Just by way of kite-flying, here’s a hypothesis I tried out this morning at a seminar that Chatham House hosted for the US National Intelligence Council:
“Over the next 10 years, neither the UK, nor any other EU governnment, nor any Democrat Administration in the US will embark on any major military intervention for reasons of counter-terrorism or humanitarian peacemaking.” *
(* Where ‘major’ means a large scale deployment of land forces – say of at least brigade strength. Drone strikes, air strikes, covert special forces deployments, non-military actions etc. don’t count.)

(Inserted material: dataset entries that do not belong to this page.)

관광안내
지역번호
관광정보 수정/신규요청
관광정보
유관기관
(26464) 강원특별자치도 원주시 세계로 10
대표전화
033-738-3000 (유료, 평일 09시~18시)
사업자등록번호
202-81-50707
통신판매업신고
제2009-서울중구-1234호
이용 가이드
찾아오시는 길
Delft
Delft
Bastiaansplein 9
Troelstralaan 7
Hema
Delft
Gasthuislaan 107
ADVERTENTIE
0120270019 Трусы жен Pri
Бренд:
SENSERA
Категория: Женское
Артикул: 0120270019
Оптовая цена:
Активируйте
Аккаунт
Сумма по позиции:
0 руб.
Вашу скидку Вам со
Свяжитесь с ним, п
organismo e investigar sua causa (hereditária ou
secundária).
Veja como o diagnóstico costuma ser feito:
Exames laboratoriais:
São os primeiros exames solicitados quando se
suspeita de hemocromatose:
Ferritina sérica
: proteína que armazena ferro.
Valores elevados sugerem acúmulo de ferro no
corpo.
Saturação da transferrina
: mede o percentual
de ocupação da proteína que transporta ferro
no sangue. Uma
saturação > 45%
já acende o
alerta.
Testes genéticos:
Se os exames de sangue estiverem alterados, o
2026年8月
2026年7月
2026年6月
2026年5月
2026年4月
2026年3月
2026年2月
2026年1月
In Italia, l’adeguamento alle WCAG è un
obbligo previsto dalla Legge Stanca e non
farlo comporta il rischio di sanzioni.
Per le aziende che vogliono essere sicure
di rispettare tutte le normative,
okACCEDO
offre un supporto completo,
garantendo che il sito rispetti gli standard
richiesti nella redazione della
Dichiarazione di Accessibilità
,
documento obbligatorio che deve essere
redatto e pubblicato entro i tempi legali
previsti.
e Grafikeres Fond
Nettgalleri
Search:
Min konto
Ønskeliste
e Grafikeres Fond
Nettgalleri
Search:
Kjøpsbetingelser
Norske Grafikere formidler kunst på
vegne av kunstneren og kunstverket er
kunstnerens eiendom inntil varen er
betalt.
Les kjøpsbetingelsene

The reasoning underpinning this hypothesis basically goes like this:
– Following Iraq and now Afghanistan, UK, EU and US publics are war-weary, and have more or less concluded that their governments have no real strategy for winning such conflicts. The political space for another Afghanistan-style deployment is simply not there.
– So while policymakers argue for NATO’s continued presence in Afghanistan on the basis that “we can’t allow terrorists safe havens”, the fact is that other safe havens – Somalia, Yemen, the federally administered tribal areas in Pakistan – are being handled instead through a policy of containment (drone strikes, special forces – but no major land deployments by western governments).
– On the humantarian intervention side, meanwhile, the Responsibility to Protect was stillborn, as Darfur showed. By and large, the US and EU are willing to support UN and AU peace enforcement missions with kit and a few specialised soldiers (e.g. to beef up command and control capacities), but again, not with large scale troop deployments.
– The hypothesis implicitly admits the possibility of US or EU troops being deployed for peacekeeping (as opposed to peace enforcement) missions, where key interests are at stake; or of US troops fighting in order to support security guarantees to key geopolitical allies (e.g. to counter a salafist takeover in Saudi Arabia, or in a scenario of war on the Korean Peninsula).
– But as far as new large scale US or EU land deployments designed to counter terrorist safe havens or widespread atrocities go, the only circumstances in which this hypothesis sees that happening in the next decade are under a Republican President – and even then without UK or EU support. The post-9/11 ‘moment’ on military intervention, in other words, is now over.
That’s the hypothesis I put forward. I’m not sure I agree with it myself, but it’s at least plausible.